Bubba Watson placed fourth in his PGA Tour debut in Hawaii in 2006, and has claimed three title in his career in California, winning in San Diego in 2011 and at Riviera CC in LA in 2014 and ’16. The former Georgia Bulldog also scored back-to-back runner-up finishes in Phoenix in 2014 and ’15, along with a second place showing in the Bob Hope in 2010. Watson has dropped the Hawaiian Open and Bob Hope Classic from his schedule, and like a number of players from the state, has no record of success at Pebble Beach.
One of the few Georgians who has played well at Pebble Beach is Augusta’s Vaughn Taylor, who will defend his surprise 2016 victory there in Febuary. Prior to his win last year, Taylor had never placed higher than seventh in any of the West Coast events during his career.
Acworth resident Jason Bohn has been playing on the PGA Tour since 2004, but his only top 10 on the West Coast swing was a 10th place finish in the LA Open in 2009. Bohn has some strong showings in West Coast events in the Fall, but has struggled in early season tournaments his entire career.
Duluth’s Stewart Cink has three career top 5 finishes in three different West Coast events, but the last of those came in 2008 in San Diego.
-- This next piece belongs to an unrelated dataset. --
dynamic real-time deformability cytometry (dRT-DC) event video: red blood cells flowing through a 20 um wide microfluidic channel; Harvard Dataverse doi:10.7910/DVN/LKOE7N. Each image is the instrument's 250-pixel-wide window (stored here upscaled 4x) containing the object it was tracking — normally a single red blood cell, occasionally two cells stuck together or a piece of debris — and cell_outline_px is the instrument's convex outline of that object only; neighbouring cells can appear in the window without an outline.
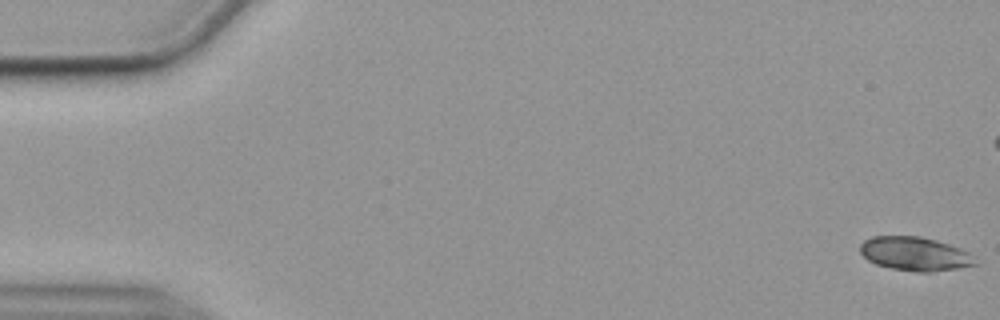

His last top 10 was in the 2013 Bob Hope. The former Georgia Tech standout also had a history of success in the WGC Match Play event when it was played early in the season in Arizona.
Fellow ex-Yellow Jacket Bryce Molder has top-16 finishes in five of the six West Coast events, with his his bets showings a pair of sixth place showings in Los Angeles in 2014 and Phoenix last year.
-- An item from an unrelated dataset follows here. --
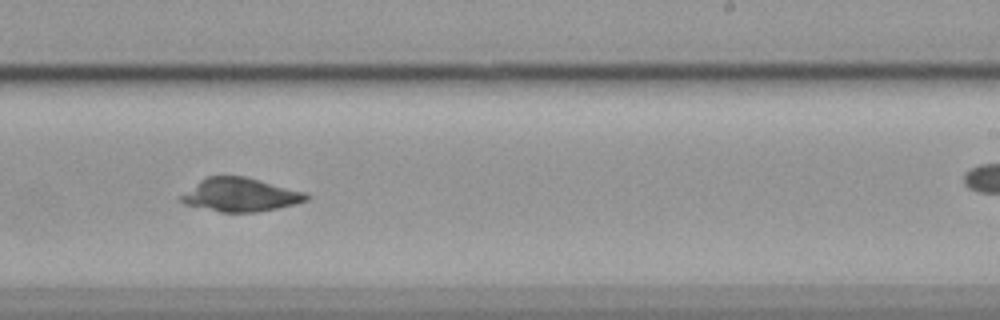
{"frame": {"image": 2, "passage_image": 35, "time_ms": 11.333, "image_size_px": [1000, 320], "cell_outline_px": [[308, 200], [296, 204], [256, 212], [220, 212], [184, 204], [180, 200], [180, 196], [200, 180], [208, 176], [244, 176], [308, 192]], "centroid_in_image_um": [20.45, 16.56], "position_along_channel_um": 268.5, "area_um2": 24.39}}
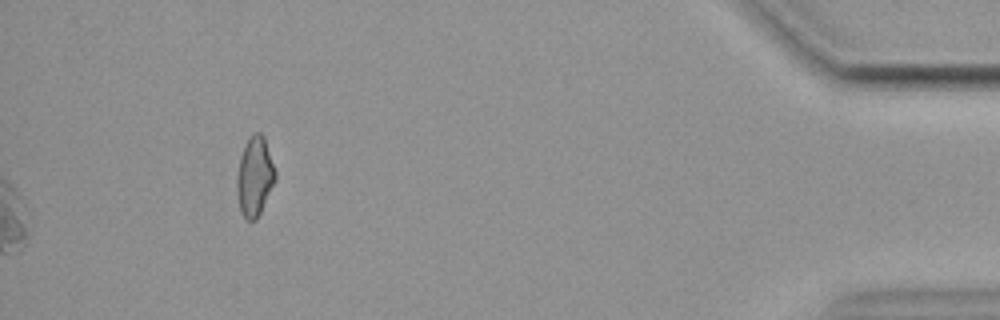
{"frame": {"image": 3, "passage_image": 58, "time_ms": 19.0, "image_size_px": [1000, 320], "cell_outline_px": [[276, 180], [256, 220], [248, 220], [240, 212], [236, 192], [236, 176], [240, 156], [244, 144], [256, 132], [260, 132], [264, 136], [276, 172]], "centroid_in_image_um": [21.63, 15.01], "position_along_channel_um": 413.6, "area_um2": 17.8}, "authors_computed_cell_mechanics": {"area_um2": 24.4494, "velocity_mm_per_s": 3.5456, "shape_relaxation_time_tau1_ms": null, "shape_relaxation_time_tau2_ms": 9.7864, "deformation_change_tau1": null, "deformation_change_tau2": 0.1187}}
Two of the state’s younger PGA Tour members have won on the West Coast with former Augusta State standout Patrick Reed winning the Bob Hope in 2014 and the Tournament of Champions in Hawaii in 2015. Reed has also played well at Pebble Beach with a pair of top-10 finishes the last four years.
Macon native and ex-UGA golfer Russell Henley won the 2013 Hawaiian Open in his PGA Tour debut, but apart from a third place finish in the 2015 Tournament of Champions, also in Hawaii, has not played well on the West Coast since.
Henley’s former UGA teammate and fellow Georgia native Harris English has enjoyed more success out west than any of the twenty-something Georgians on the PGA Tour, contending for victories in three different tournaments. English was fourth in the Hawaiian Open in 2014 and third the next year, lost a playoff in San Diego in 2015 and placed third in Phoenix last year.
Woodstock native Chris Kirk, who preceded Henley and English on the UGA golf team, has only three West Coast top 10s, but two of them were runner-up finishes – at Pebble Beach in 2013 and the Hawaiian Open in 2014. He finished fifth in Hawaii the previous year.
Other top finishes by younger Georgia PGA Tour members on the West Coast swing include:
Kevin Kisner, fifth last year in Hawaii; Luke List, sixth last year in the Bob Hope; Roberto Castro, eighth at Pebble Beach last year; Patton Kizzire, eighth in San Diego last year; Brian Harman, fourth in LA in 2014; Hudson Swafford, eighth in Hawaii in 2014.